MLA Guide for Writers of Research Papers (from here on it will be referred to as the MLA Guide.) Read pages 101 through 154 in the Pocket Style Manual. A sample paper is included as a guide.
It is not only for this course that you will need to know how to document, but you will rely on these skills for the rest of your academic career. The only difference between this class and another may be the documentation style used. Other documentation styles include APA, Turabian's Handbook, and The Chicago Style Manual, to name only a few.
You will be given one opportunity to not document well. After this essay, you are expected to accurately and correctly document your sources in your paper. All papers in this course require some research to support your point. Thus, each paper must have textual citations and documentation.
Your main writing assignment for this unit is found in Chapter 12 of Ramage. Write a 3-4 page paper that clearly conveys your main idea in an organized format.
With the final draft I want to see:
1. Cover letter
2. Correct pagination and essay format as mentioned in Unit 1.
3. Bibliography page
4. Annotated Bibliography mentioned in Unit 1
Most causal arguments lead to evaluative conclusions. They establish that person X or Y is guilty and should be punished or that substance A or B is responsible and should be deleted. Too often, student writers fail to create a framework for such an argument whereby the connection between causality and evaluation is clear. Too often, the causal argument is slighted and the writer leaps to evaluation of consequences, particularly if the consequences are negative. Use some of the suggestions below to revise your paper.
1. Does the causal argument presented here deal with a specific, one-time-only event or phenomenon or does it deal with a recurrent event or phenomenon?
2. If it deals with a one-time occurrence, do you establish a clear causal chain (or chains) with no crucial missing links? Do you make clear in the process of describing this chain just how the causal mechanism works?
3. If it deals with a recurrent phenomenon, do you show that the same or similar results repeatedly follow from the alleged cause(s)? Do you explain how the causal mechanism works? Can you think of any exceptions to the correlation established?
4. If you have established a clear correlation between two or more phenomena, have you also established clearly the direction of the cause? Have you ruled out the possibility that some unnamed factor might account for the correlation?

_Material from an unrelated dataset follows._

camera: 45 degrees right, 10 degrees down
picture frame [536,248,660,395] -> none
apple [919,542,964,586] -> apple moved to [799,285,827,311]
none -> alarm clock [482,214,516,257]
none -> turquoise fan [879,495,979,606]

5. Do you offer evidence from scientific experimentation? If so, do the data appear to be accurate and representative? Can you think of any important variables that haven’t been controlled for? Who conducted the scientific study? Might they have an interest in the outcome of the study?
6. Have you used an analogy argument to establish a plausible causal linkage? What dis-analogies can you think of between the cited phenomenon/event and the one at issue?
7. Have you properly weighted the causal factors, or have you given too much weight to a causal factor that is simply one of many? What causal factors might be more important than the one(s) focused on in this paper?
This came directly from the syllabus. It must be spelling and grammar error free. This is a casual argument essay on "The Right Stuff" by Tom Wolfe. It must be in MLA format.